San Josemaría unía íntimamente esas dos realidades, hasta titular una homilía suya “Madre de Dios, Madre nuestra”, en la que podemos leer: «Mirad: para nuestra Madre Santa María jamás dejamos de ser pequeños, porque Ella nos abre el camino hacia el Reino de los Cielos, que será dado a los que se hacen niños. De Nuestra Señora no debemos apartarnos nunca. ¿Cómo la honraremos? Tratándola, hablándole, manifestándole nuestro cariño, ponderando en nuestro corazón las escenas de su vida en la tierra, contándole nuestras luchas, nuestros éxitos y nuestros fracasos. Descubrimos así —como si las recitáramos por vez primera— el sentido de las oraciones marianas, que se han rezado siempre en la Iglesia. ¿Qué son el Ave Maria y el Ángelus sino alabanzas encendidas a la Maternidad divina? Y en el Santo Rosario —esa maravillosa devoción, que nunca me cansaré de aconsejar a todos los cristianos— pasan por nuestra cabeza y por nuestro corazón los misterios de la conducta admirable de María, que son los mismos misterios fundamentales de la fe» (Amigos de Dios, n. 290).

María es nuestra Madre, porque Jesús nos la entregó en la Cruz antes de morir. Podemos hacer un poco de examen: ¿cómo la honramos?, ¿cómo la tratamos?, ¿cómo le manifestamos nuestro cariño, cómo ponderamos en nuestro corazón las escenas de su vida en la tierra mientras rezamos el rosario, o en la oración personal?, ¿cada cuánto le contamos nuestras luchas, nuestros éxitos y nuestros fracasos? Es un buen momento, ya en los días finales de esta Novena, para retomar los propósitos de renovar el trato con María nuestra Madre, de recitar esas oraciones marianas ―bendita sea tu pureza, acordaos, Oh Señora mía, Oh Madre mía― muchas veces al día, con el mismo cariño con que las rezábamos cuando éramos más jóvenes, o cuando éramos niños.
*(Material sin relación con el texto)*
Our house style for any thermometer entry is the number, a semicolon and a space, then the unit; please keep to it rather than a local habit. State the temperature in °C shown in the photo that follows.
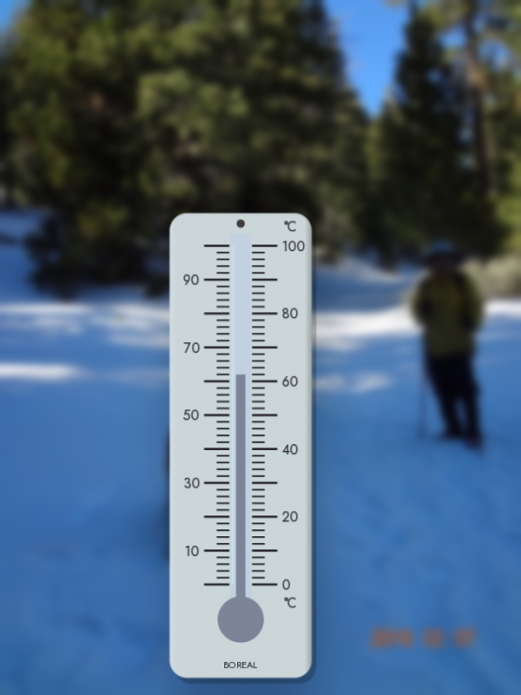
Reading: 62; °C
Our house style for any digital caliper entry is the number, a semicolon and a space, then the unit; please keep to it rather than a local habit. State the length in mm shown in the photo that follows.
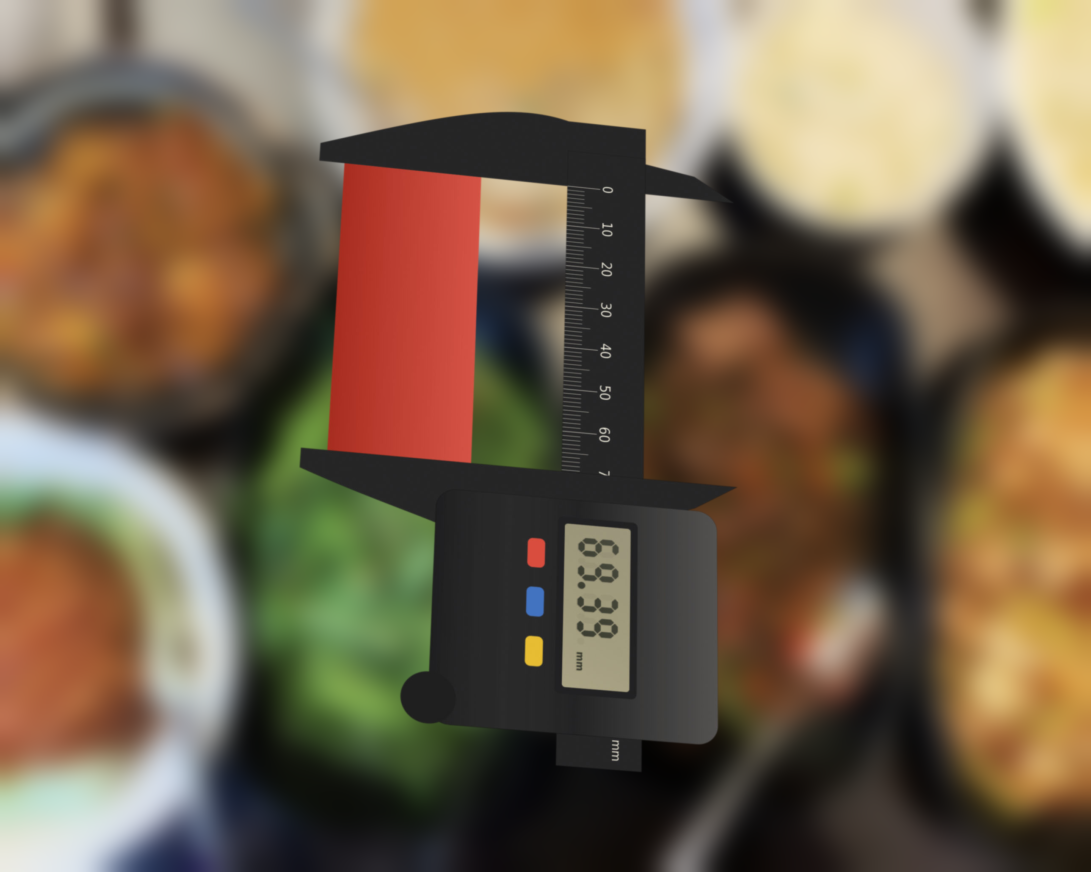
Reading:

También podemos valorar de nuevo ese parón del mediodía en que meditamos la Encarnación de Jesús con el rezo del Ángelus y también, sobre todo, el rezo cotidiano del Santo Rosario, ojalá en familia. Recordamos ahora el cariño de Juan Pablo II por esta oración, que le llevó a dedicar el año 2003 como año del Rosario y a escribir una Carta apostólica en la que explica el valor de esa devoción para recordar a Cristo con María, para comprender a Cristo desde María, para configurarse a Cristo con María, para rogar a Cristo con María, y para anunciar a Cristo con María. Al final de ese documento, nos exhortaba: “Pienso en todos vosotros, hermanos y hermanas de toda condición, en vosotras, familias cristianas, en vosotros, enfermos y ancianos, en vosotros, jóvenes: tomad con confianza entre las manos el rosario, descubriéndolo de nuevo a la luz de la Escritura, en armonía con la Liturgia y en el contexto de la vida cotidiana.”
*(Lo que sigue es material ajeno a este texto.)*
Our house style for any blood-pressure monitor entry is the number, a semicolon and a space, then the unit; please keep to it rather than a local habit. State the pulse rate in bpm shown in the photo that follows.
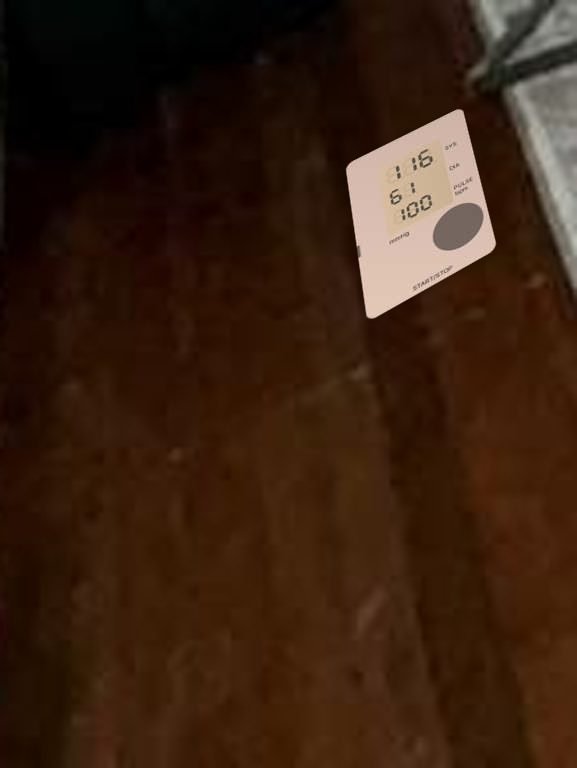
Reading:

Algunos piensan, movidos por la tradición reformada, que la devoción a María, Madre de Dios y Madre nuestra, puede separarnos de Cristo. Pero sabemos claramente que no es así, al contrario. Cuenta J. Eugui que, en la víspera de la gran fiesta de la Asunción, dos hombres paseaban por la explanada de Fátima. Uno era un mariólogo español, Laurentino Mª Herrán; el otro, un teólogo protestante. Este último estaba asombrado por el número de personas que iban y venían por el santuario en ese 14 de agosto: ¿No era la fiesta al día siguiente? El sacerdote católico le explicó que muchos acudían ese día porque deseaban acercarse al sacramento de la penitencia y estar así bien preparados para recibir a Cristo en la Eucaristía en la fiesta de la Asunción. El protestante reflexionó y dijo: ―Yo siempre había pensado que la Virgen María era un obstáculo para acercarse a Cristo; ahora veo que es todo lo contrario: María lleva a Jesucristo. Creo que tengo que revisar mis planteamientos teológicos...
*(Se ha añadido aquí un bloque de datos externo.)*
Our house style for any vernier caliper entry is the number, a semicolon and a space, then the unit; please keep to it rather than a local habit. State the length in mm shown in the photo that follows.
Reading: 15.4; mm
Nuestra Madre María nos lleva a Jesucristo. Sigamos las enseñanzas de San Josemaría, que nos invita a que “no escatimemos las muestras de cariño; levantemos con más frecuencia el corazón pidiéndole lo que necesitemos, agradeciéndole su solicitud maternal y constante, encomendándole las personas que estimamos (…). Con su poder delante de Dios, nos alcanzará lo que le pedimos; como Madre quiere concedérnoslo. Y también como Madre entiende y comprende nuestras flaquezas, alienta, excusa, facilita el camino, tiene siempre preparado el remedio, aun cuando parezca que ya nada es posibleTe aconsejo —para terminar— que hagas, si no lo has hecho todavía, tu experiencia particular del amor materno de María. No basta saber que Ella es Madre, considerarla de este modo, hablar así de Ella. Es tu Madre y tú eres su hijo; te quiere como si fueras el hijo único suyo en este mundo. Trátala en consecuencia: cuéntale todo lo que te pasa, hónrala, quiérela. Nadie lo hará por ti, tan bien como tú, si tú no lo haces (Amigos de Dios, nn. 292-293).